The CBP RCT on restoring cervical lordosis to treat patients with chronic discogenic lumbosacral radiculopathy reported a 3° reduction in THK after 30 treatments over a 10-week period using the Denneroll for cervical extension traction. It should be noted that although the thoracic spine was not specifically treated for the purpose of reducing THK, the improvement was equal to the amount of improvements in both the exercise only trials.31,32 This is likely because the patients were in a supine position while performing cervical extension traction; as a flat bench may provide a small but significant ‘mirror image’ traction effect on a patient with THK. Another reason may be that increasing the adjacent cervical curve may have reciprocal effects on encouraging a realignment of the thoracic curve towards improved physiologic posture. More research is necessary however, to elucidate full-spine responses to spinal traction applications in CBP technique.

Considering the incidence of THK in common practice is high, it is surprising that the treatment efficacy has been found to be highly subjective.64 It is strongly recommended that the gold standard x-ray measure be used to quantify thoracic kyphosis in those with THK, to provide a precise means of monitoring treatment efficacy. Further, because vertebral compression fractures may be associated with those with THK, it is the only practical method to screen for the presence or absence of vertebral bone deformities.

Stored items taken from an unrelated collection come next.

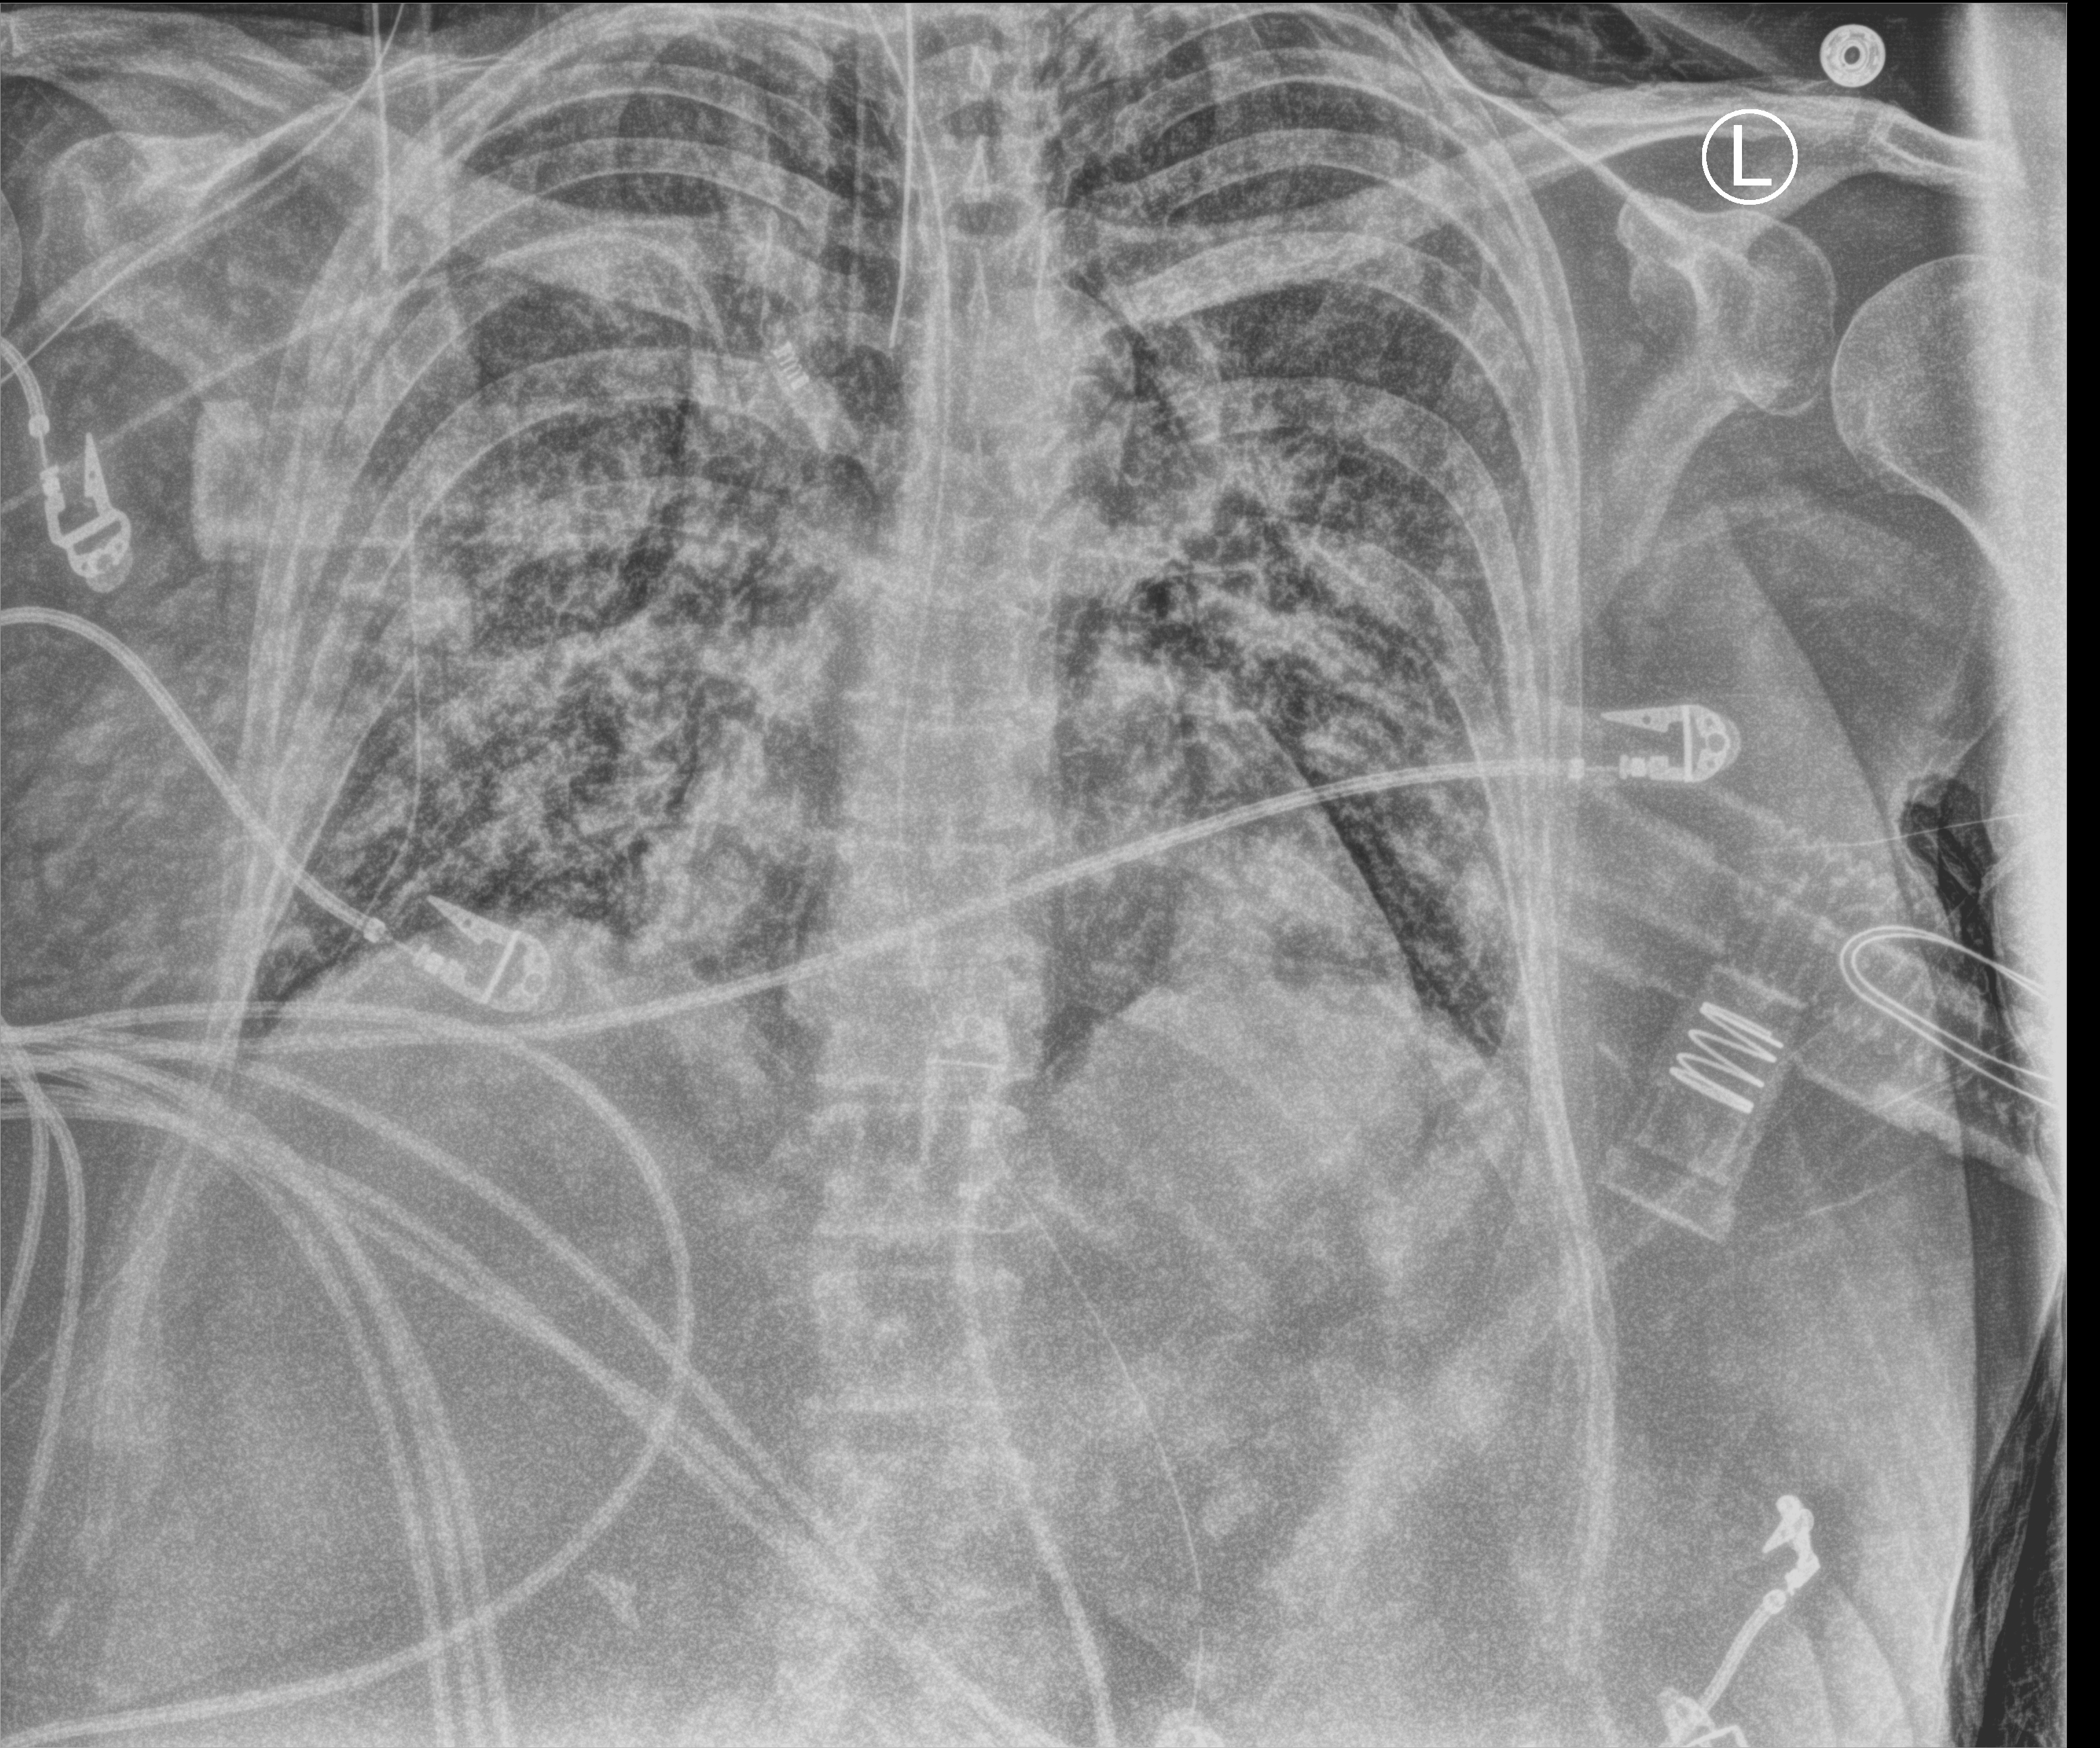
Portable chest radiograph; anteroposterior (AP) projection. Female patient hospitalised with COVID-19, age 60–74 years.
Admission-level facts for this patient (not findings on this image; timing relative to this image not recorded): hypertension (admission record): yes; admitted to intensive care during this hospital stay: yes; length of hospital stay: 45 days.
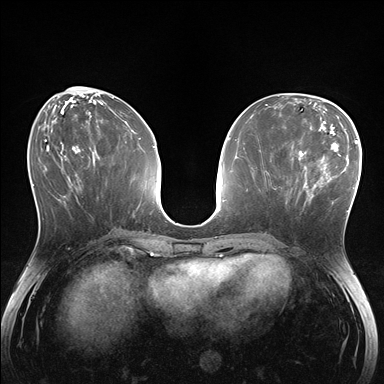
Breast MRI (dynamic contrast-enhanced), one axial slice; position 63 of 176 along the scan axis; dynamic contrast-enhanced series, time point 2 of 7 at this slice position (early post-contrast); 1.5 T; TE 1.5 ms, TR 4.1 ms; 384 × 384 image matrix. Female patient.
Structures marked on this image (semi-automatic segmentation, software-assisted and operator-edited):
- enhancing-tissue mask used for the functional tumour volume (all voxels passing the contrast-enhancement thresholds inside the analysis volume; usually the tumour): bounding box (x1, y1, x2, y2) in pixels: (281, 148, 336, 206)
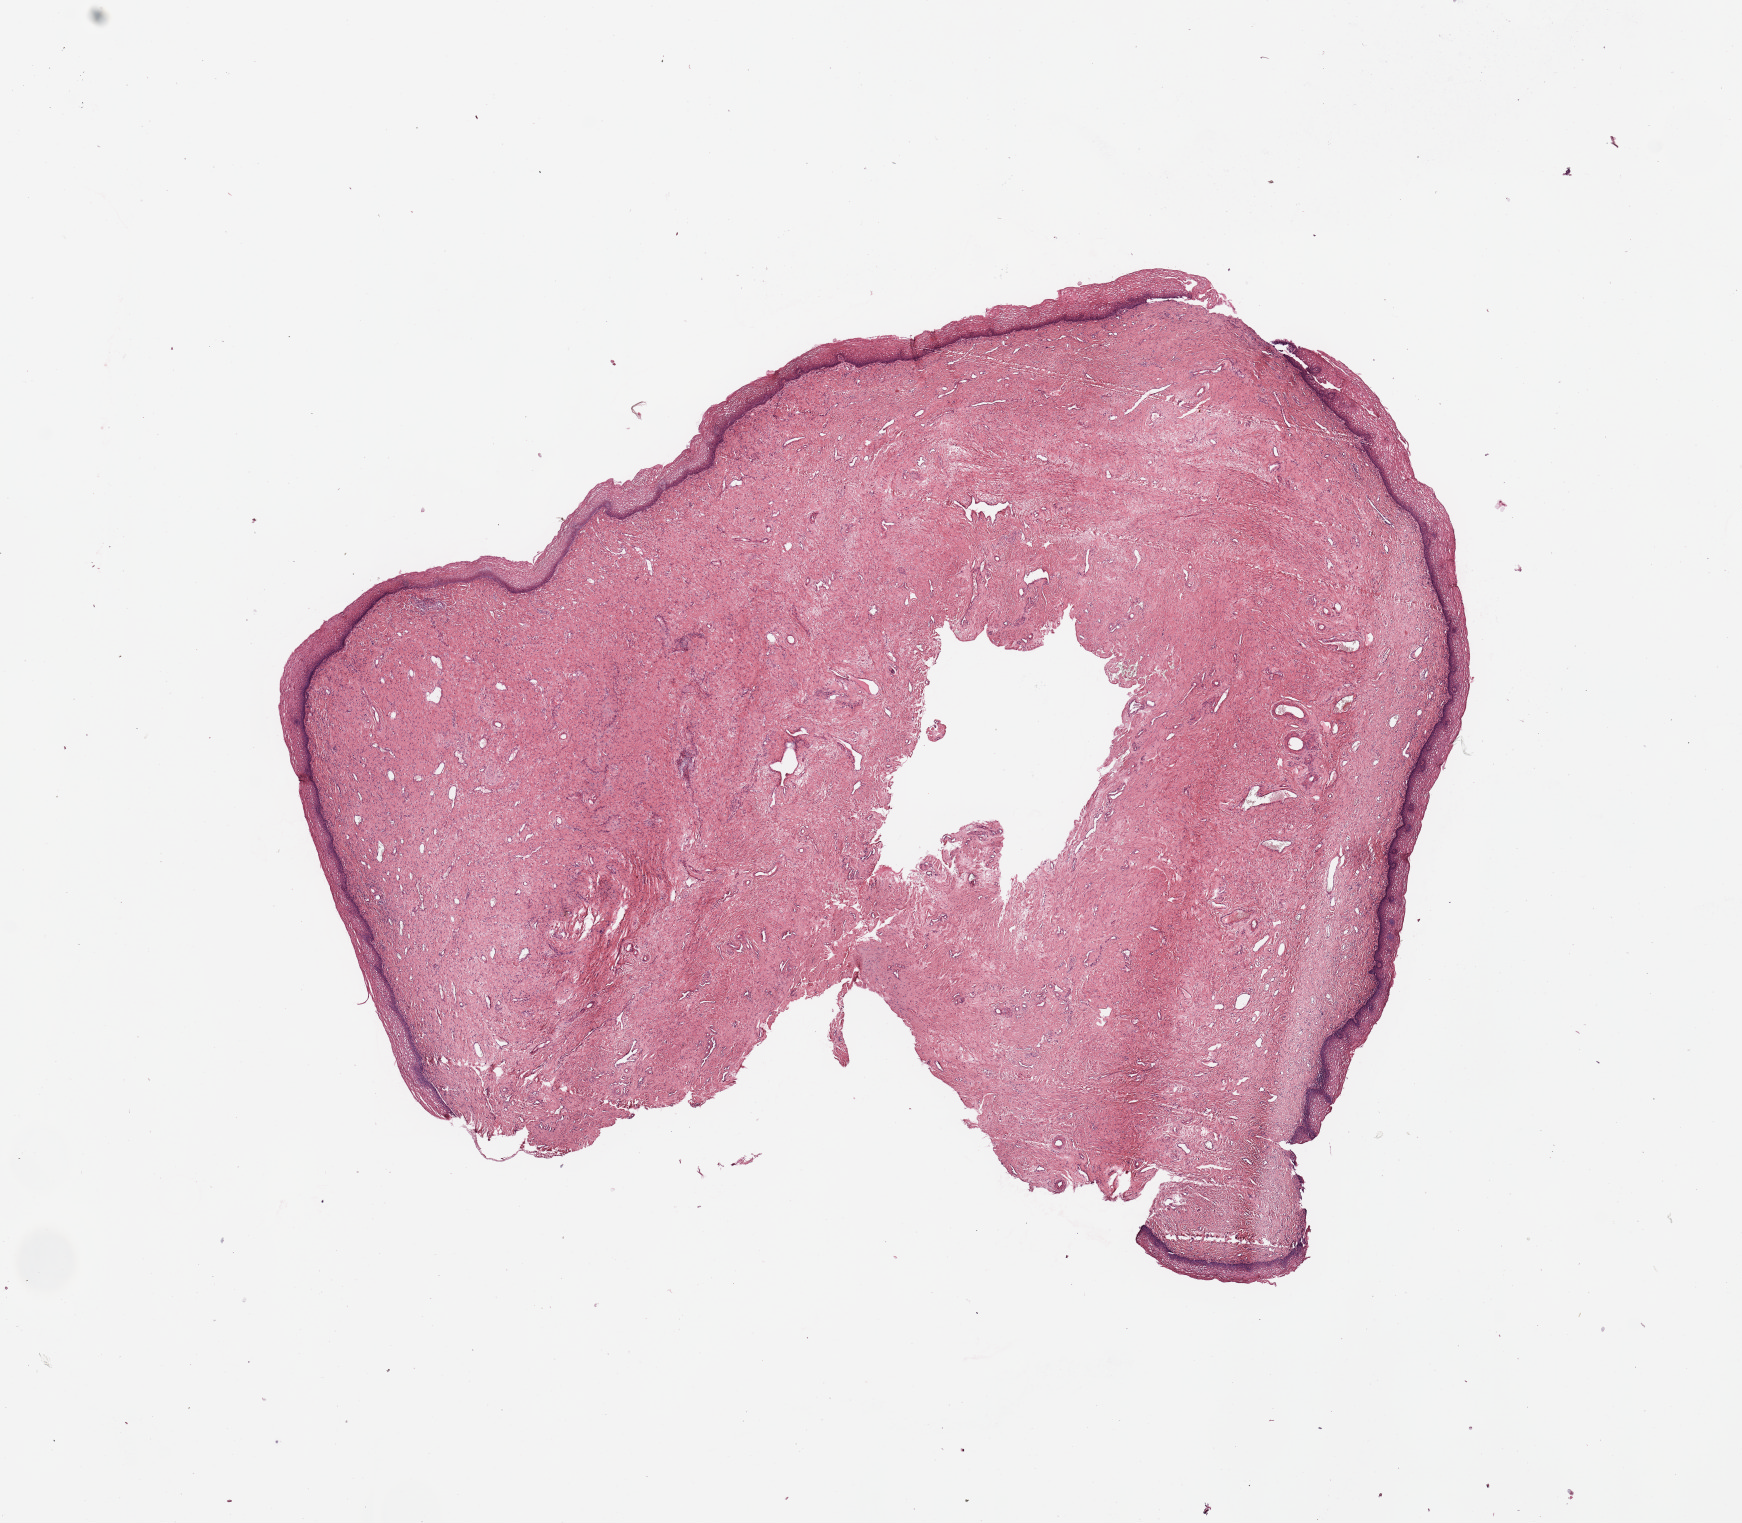
H&E whole-slide image, a low-resolution overview of the entire scanned area, about 13.8 x 12.0 mm. Normal (non-tumour) tissue sample, sampled site: uterus. Patient: female, age 57 years.
• this section: normal (non-tumour) tissue from the same patient
• patient diagnosis: Endometrioid adenocarcinoma, NOS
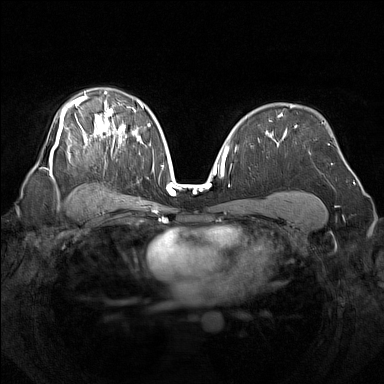
Breast MRI (dynamic contrast-enhanced), one axial slice; slice 94 of 160 in the series (ordered by position); dynamic contrast-enhanced series, time point 2 of 7 at this slice position (early post-contrast); 1.5 T; TE 1.8 ms, TR 5 ms; 1 mm slice thickness; 384 × 384 image matrix, field of view 340 × 340 mm. Female patient.
Outlined on this slice (semi-automatically segmented with operator editing):
- enhancing-tissue mask used for the functional tumour volume (all voxels passing the contrast-enhancement thresholds inside the analysis volume; usually the tumour): bounding box (x1, y1, x2, y2) in pixels: (49, 90, 142, 176)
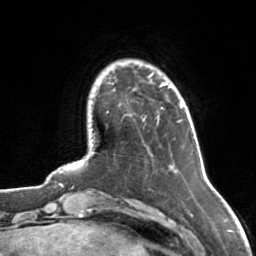
Breast MRI, one axial slice; cropped to one breast; dynamic contrast-enhanced series, time point 2 of 7 at this slice position (early post-contrast); 3 T; TE 1.7 ms, TR 4.6 ms; 256 × 256 image matrix, field of view 160 × 160 mm. Female patient.
Structures marked on this image (semi-automatically segmented with operator editing):
- enhancing-tissue mask used for the functional tumour volume (all voxels passing the contrast-enhancement thresholds inside the analysis volume; usually the tumour): bounding box (x1, y1, x2, y2) in pixels: (112, 73, 168, 86)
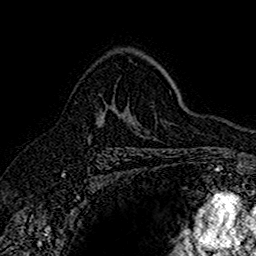
Breast MRI (dynamic contrast-enhanced), one axial slice. Slice 106 of 160 in the series (ordered by position). Cropped to one breast. Dynamic contrast-enhanced series, time point 2 of 7 at this slice position (early post-contrast). 1.5 T. TE 2.7 ms, TR 5.7 ms. 1 mm slice thickness. 256 × 256 image matrix. Female patient.
Annotated regions visible in this slice (semi-automatic segmentation, software-assisted and operator-edited):
- enhancing-tissue mask used for the functional tumour volume (all voxels passing the contrast-enhancement thresholds inside the analysis volume; usually the tumour): bounding box (x1, y1, x2, y2) in pixels: (87, 103, 138, 139)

Although it is important to screen for vertebral compression fractures in patients with THK, it is known that up to 70% of THK patients may be void of vertebral fractures.4,65 As discussed, the THK spinal subluxation is a serious health compromising deformity, and as Kado et al. state “the realization that hyperkyphosis is not synonymous with vertebral compression fractures may lead to interventions specifically targeted at improving posture, possibly resulting in reduced mortality rates.”19

For such a serious health disorder, it is surprising that typical treatment modalities used in the treatment of THK are diverse.63 For example, many physiotherapists based their management of hyperkyphosis on their undergraduate education alone.63 However, considering the average reduction in THK was 12° for the CBP treated patients versus 3° reduction in 2 exercise only trials, the CBP multimodal program may prove to be the ideal treatment approach. Obviously, at this point in time, more research is needed to clarify the best treatment approach for THK and future studies need to further evaluate multimodal treatment programs particularly to include the combination of thoracic extension exercises and traction methods.

It should be noted that traditionally the views toward x-ray use focus on concerns over radiation exposures and possible future cancers. Recently, however, x-ray safety has been thoroughly substantiated. In fact, there is no risk for future cancers from the amount of radiation exposure from spinal x-rays; this is because they are 100 times less than the threshold for inducing cancer (leukemia)66 and our bodies may experience health improvements from such low dose exposures.67,68 Thus, there should be no concern about theoretical radiation risks in a risk-benefit ratio over the choice to image patients with THK; spine radiographs should be routinely taken for such patients.

CONCLUSION

Although limited, there is promising evidence that the CBP technique approach for the reduction of THK by application of mirror image traction and exercises as a part of a multimodal rehabilitation program may prove very effective. As opposed to the limited evidence offered by monotherapy exercise trials, the application of thoracic hyperextension traction combined with hyperextension exercises is logical from a biomechanics standpoint. A randomized clinical trial to further evaluate the CBP approach to treat THK is warranted.